» **Exercise**: Only the pictures should be left out; repeat the rest of the data exactly.

Recorded data

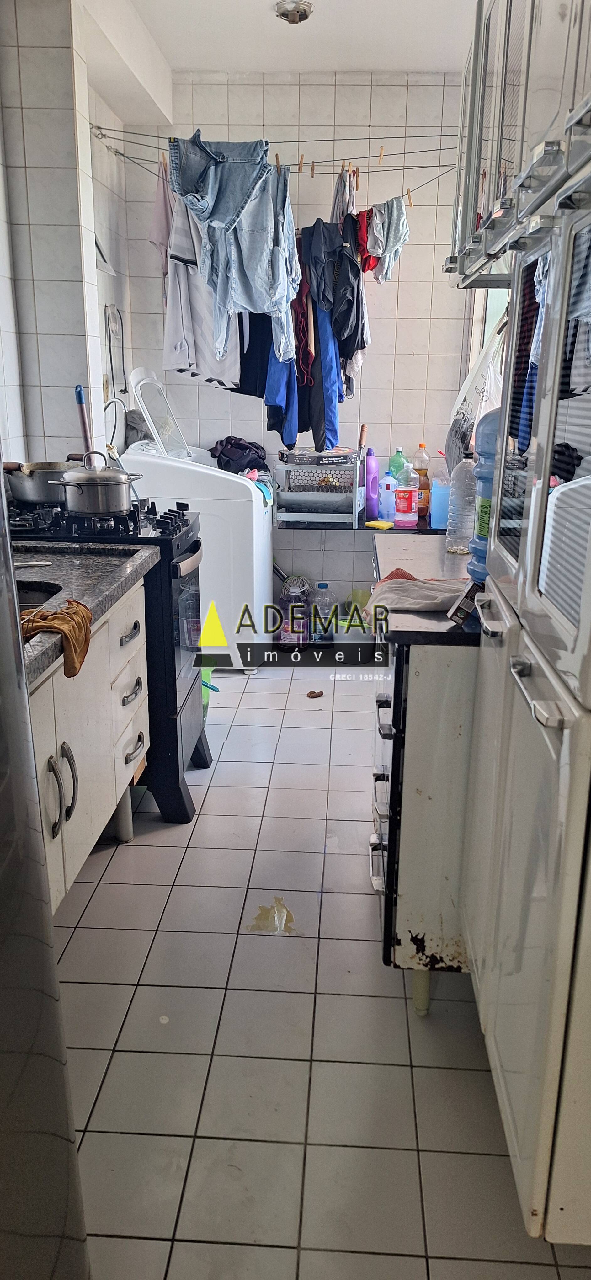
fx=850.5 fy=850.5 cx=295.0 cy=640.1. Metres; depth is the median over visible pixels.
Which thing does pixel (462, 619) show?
small box
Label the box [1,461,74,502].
cooking pot
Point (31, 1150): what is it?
refrigerator
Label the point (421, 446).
orange bottle
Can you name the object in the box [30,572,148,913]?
base cabinet
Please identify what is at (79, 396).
broom handle
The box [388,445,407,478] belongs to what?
green bottle
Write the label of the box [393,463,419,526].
bottle
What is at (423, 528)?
wall shelf
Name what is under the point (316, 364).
blue jacket
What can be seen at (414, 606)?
cloth
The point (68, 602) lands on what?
brown cloth
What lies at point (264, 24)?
ceiling
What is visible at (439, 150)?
clothesline
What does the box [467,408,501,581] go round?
blue water bottle
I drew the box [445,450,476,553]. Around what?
plastic bottle
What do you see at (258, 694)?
floor
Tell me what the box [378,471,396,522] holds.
blue bottle
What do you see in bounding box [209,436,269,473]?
dark clothing
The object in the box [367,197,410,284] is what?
garment
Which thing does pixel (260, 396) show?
black garment
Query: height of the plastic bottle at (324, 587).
0.351 m
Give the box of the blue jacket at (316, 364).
[297,220,344,449]
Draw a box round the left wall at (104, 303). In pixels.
[0,0,133,478]
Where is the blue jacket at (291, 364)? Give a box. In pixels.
[262,312,299,450]
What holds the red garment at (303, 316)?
hanging from the clothesline at (439, 150)
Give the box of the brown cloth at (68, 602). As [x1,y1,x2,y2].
[21,599,93,678]
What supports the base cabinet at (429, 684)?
on the floor
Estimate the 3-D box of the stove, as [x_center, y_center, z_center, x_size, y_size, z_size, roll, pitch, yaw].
[-0.683,-0.008,2.880,0.735,1.067,0.692,2,17,3]
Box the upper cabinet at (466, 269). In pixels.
[446,0,590,290]
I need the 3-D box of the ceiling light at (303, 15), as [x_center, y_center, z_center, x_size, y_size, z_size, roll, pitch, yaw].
[-0.006,-2.406,3.259,0.146,0.045,0.145,2,17,3]
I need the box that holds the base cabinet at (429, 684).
[368,601,478,1016]
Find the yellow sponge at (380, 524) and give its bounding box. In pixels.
[365,519,393,529]
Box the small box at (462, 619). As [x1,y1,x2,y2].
[447,579,482,623]
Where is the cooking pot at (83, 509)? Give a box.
[47,451,141,515]
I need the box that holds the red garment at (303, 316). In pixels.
[291,266,313,383]
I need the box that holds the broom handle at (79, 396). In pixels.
[74,383,91,453]
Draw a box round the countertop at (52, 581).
[12,541,158,691]
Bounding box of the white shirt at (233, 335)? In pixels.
[160,198,243,386]
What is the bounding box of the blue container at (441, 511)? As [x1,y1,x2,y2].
[429,470,450,529]
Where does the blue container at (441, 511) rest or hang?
on the wall shelf at (423, 528)
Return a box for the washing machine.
[122,435,275,670]
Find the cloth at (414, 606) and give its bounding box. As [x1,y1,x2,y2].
[365,569,469,615]
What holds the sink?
in the countertop at (52, 581)
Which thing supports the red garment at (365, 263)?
hanging from the clothesline at (439, 150)
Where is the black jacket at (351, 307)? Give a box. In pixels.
[304,215,364,358]
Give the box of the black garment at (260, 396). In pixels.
[235,309,273,396]
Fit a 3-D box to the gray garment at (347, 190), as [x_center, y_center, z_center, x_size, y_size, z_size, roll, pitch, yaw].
[0.215,-1.914,3.753,0.087,0.311,0.266,2,17,3]
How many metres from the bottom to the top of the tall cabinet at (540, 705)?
2.233 m
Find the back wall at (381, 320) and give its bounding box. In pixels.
[116,74,477,630]
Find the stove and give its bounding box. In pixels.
[8,487,210,826]
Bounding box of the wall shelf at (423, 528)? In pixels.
[278,514,447,531]
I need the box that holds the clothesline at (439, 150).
[86,127,456,187]
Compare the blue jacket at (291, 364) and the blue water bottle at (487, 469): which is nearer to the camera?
the blue water bottle at (487, 469)
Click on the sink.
(29, 595)
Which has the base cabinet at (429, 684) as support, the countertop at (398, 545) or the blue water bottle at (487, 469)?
the countertop at (398, 545)
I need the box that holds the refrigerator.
[0,455,90,1279]
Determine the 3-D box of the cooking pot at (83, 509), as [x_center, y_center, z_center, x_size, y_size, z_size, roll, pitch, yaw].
[-0.622,-0.496,2.625,0.288,0.172,0.220,2,17,3]
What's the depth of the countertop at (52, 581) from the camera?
2.10 m
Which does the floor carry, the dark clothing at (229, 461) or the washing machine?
the washing machine
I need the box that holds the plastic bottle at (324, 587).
[310,579,334,643]
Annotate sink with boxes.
[16,582,62,613]
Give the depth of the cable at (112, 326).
4.09 m
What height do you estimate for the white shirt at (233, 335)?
0.803 m
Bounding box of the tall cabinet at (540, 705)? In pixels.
[460,106,590,1246]
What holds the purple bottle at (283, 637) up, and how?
on the floor
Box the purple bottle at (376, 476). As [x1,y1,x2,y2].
[364,447,380,519]
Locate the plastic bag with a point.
(484, 370)
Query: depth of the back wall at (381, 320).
4.23 m
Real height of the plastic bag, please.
0.534 m
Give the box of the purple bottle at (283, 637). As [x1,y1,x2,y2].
[278,575,309,644]
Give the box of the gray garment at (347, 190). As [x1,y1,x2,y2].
[332,164,357,223]
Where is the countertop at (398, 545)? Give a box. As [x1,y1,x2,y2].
[371,531,481,646]
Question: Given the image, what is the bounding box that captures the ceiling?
[76,0,478,89]
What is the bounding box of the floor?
[50,655,590,1279]
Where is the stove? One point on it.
(176, 707)
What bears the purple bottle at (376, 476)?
on the wall shelf at (423, 528)
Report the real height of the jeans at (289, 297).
0.860 m
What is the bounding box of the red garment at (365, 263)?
[356,208,375,273]
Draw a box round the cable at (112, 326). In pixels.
[104,304,126,396]
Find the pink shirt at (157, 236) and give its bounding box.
[149,158,173,272]
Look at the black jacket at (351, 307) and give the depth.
3.79 m
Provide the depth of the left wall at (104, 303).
3.21 m
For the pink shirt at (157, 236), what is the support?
hanging from the clothesline at (439, 150)
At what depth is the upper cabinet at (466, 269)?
1.59 m
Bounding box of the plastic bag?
[447,306,506,469]
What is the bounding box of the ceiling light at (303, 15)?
[274,0,313,23]
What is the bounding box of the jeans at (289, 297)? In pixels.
[169,129,297,367]
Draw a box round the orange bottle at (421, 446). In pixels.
[412,441,431,518]
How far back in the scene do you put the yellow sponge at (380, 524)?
4.24 m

» **Expected answer**:
fx=850.5 fy=850.5 cx=295.0 cy=640.1. Metres; depth is the median over visible pixels.
Which thing does pixel (462, 619) show?
small box
Label the box [1,461,74,502].
cooking pot
Point (31, 1150): what is it?
refrigerator
Label the point (421, 446).
orange bottle
Can you name the object in the box [30,572,148,913]?
base cabinet
Please identify what is at (79, 396).
broom handle
The box [388,445,407,478] belongs to what?
green bottle
Write the label of the box [393,463,419,526].
bottle
What is at (423, 528)?
wall shelf
Name what is under the point (316, 364).
blue jacket
What can be seen at (414, 606)?
cloth
The point (68, 602) lands on what?
brown cloth
What lies at point (264, 24)?
ceiling
What is visible at (439, 150)?
clothesline
What does the box [467,408,501,581] go round?
blue water bottle
I drew the box [445,450,476,553]. Around what?
plastic bottle
What do you see at (258, 694)?
floor
Tell me what the box [378,471,396,522] holds.
blue bottle
What do you see in bounding box [209,436,269,473]?
dark clothing
The object in the box [367,197,410,284] is what?
garment
Which thing does pixel (260, 396) show?
black garment
Query: height of the plastic bottle at (324, 587).
0.351 m
Give the box of the blue jacket at (316, 364).
[297,220,344,449]
Draw a box round the left wall at (104, 303). In pixels.
[0,0,133,478]
Where is the blue jacket at (291, 364)? Give a box. In pixels.
[262,312,299,450]
What holds the red garment at (303, 316)?
hanging from the clothesline at (439, 150)
Give the box of the brown cloth at (68, 602). As [x1,y1,x2,y2].
[21,599,93,678]
What supports the base cabinet at (429, 684)?
on the floor
Estimate the 3-D box of the stove, as [x_center, y_center, z_center, x_size, y_size, z_size, roll, pitch, yaw].
[-0.683,-0.008,2.880,0.735,1.067,0.692,2,17,3]
Box the upper cabinet at (466, 269). In pixels.
[446,0,590,290]
I need the 3-D box of the ceiling light at (303, 15), as [x_center, y_center, z_center, x_size, y_size, z_size, roll, pitch, yaw].
[-0.006,-2.406,3.259,0.146,0.045,0.145,2,17,3]
I need the box that holds the base cabinet at (429, 684).
[368,601,478,1016]
Find the yellow sponge at (380, 524) and give its bounding box. In pixels.
[365,519,393,529]
Box the small box at (462, 619). As [x1,y1,x2,y2].
[447,579,482,623]
Where is the cooking pot at (83, 509)? Give a box.
[47,451,141,515]
I need the box that holds the red garment at (303, 316). In pixels.
[291,266,313,383]
I need the box that holds the broom handle at (79, 396). In pixels.
[74,383,91,453]
Draw a box round the countertop at (52, 581).
[12,541,158,691]
Bounding box of the white shirt at (233, 335)? In pixels.
[160,198,243,386]
What is the bounding box of the blue container at (441, 511)? As [x1,y1,x2,y2].
[429,470,450,529]
Where does the blue container at (441, 511) rest or hang?
on the wall shelf at (423, 528)
Return a box for the washing machine.
[122,435,275,670]
Find the cloth at (414, 606) and give its bounding box. As [x1,y1,x2,y2].
[365,569,469,615]
What holds the sink?
in the countertop at (52, 581)
Which thing supports the red garment at (365, 263)?
hanging from the clothesline at (439, 150)
Where is the black jacket at (351, 307)? Give a box. In pixels.
[304,215,364,358]
Give the box of the black garment at (260, 396). In pixels.
[235,309,273,396]
Fit a 3-D box to the gray garment at (347, 190), as [x_center, y_center, z_center, x_size, y_size, z_size, roll, pitch, yaw].
[0.215,-1.914,3.753,0.087,0.311,0.266,2,17,3]
How many metres from the bottom to the top of the tall cabinet at (540, 705)?
2.233 m
Find the back wall at (381, 320) and give its bounding box. In pixels.
[116,74,477,630]
Find the stove and give its bounding box. In pixels.
[8,487,210,826]
Bounding box of the wall shelf at (423, 528)? In pixels.
[278,514,447,531]
I need the box that holds the clothesline at (439, 150).
[86,127,456,187]
Compare the blue jacket at (291, 364) and the blue water bottle at (487, 469): which is nearer to the camera?
the blue water bottle at (487, 469)
Click on the sink.
(29, 595)
Which has the base cabinet at (429, 684) as support, the countertop at (398, 545) or the blue water bottle at (487, 469)?
the countertop at (398, 545)
I need the box that holds the refrigerator.
[0,455,90,1279]
Determine the 3-D box of the cooking pot at (83, 509), as [x_center, y_center, z_center, x_size, y_size, z_size, roll, pitch, yaw].
[-0.622,-0.496,2.625,0.288,0.172,0.220,2,17,3]
What's the depth of the countertop at (52, 581) from the camera?
2.10 m
Which does the floor carry, the dark clothing at (229, 461) or the washing machine?
the washing machine
I need the box that holds the plastic bottle at (324, 587).
[310,579,334,643]
Annotate sink with boxes.
[16,582,62,613]
Give the depth of the cable at (112, 326).
4.09 m
What height do you estimate for the white shirt at (233, 335)?
0.803 m
Bounding box of the tall cabinet at (540, 705)? In pixels.
[460,106,590,1246]
What holds the purple bottle at (283, 637) up, and how?
on the floor
Box the purple bottle at (376, 476). As [x1,y1,x2,y2].
[364,447,380,519]
Locate the plastic bag with a point.
(484, 370)
Query: depth of the back wall at (381, 320).
4.23 m
Real height of the plastic bag, please.
0.534 m
Give the box of the purple bottle at (283, 637). As [x1,y1,x2,y2].
[278,575,309,644]
Give the box of the gray garment at (347, 190). As [x1,y1,x2,y2].
[332,164,357,223]
Where is the countertop at (398, 545)? Give a box. As [x1,y1,x2,y2].
[371,531,481,646]
Question: Given the image, what is the bounding box that captures the ceiling?
[76,0,478,89]
What is the bounding box of the floor?
[50,655,590,1279]
Where is the stove? One point on it.
(176, 707)
What bears the purple bottle at (376, 476)?
on the wall shelf at (423, 528)
Report the real height of the jeans at (289, 297).
0.860 m
What is the bounding box of the red garment at (365, 263)?
[356,208,375,273]
Draw a box round the cable at (112, 326). In pixels.
[104,304,126,396]
Find the pink shirt at (157, 236) and give its bounding box.
[149,158,173,272]
Look at the black jacket at (351, 307) and give the depth.
3.79 m
Provide the depth of the left wall at (104, 303).
3.21 m
For the pink shirt at (157, 236), what is the support?
hanging from the clothesline at (439, 150)
At what depth is the upper cabinet at (466, 269)?
1.59 m
Bounding box of the plastic bag?
[447,306,506,469]
What is the bounding box of the ceiling light at (303, 15)?
[274,0,313,23]
What is the bounding box of the jeans at (289, 297)? In pixels.
[169,129,297,367]
Draw a box round the orange bottle at (421, 446). In pixels.
[412,441,431,518]
How far back in the scene do you put the yellow sponge at (380, 524)?
4.24 m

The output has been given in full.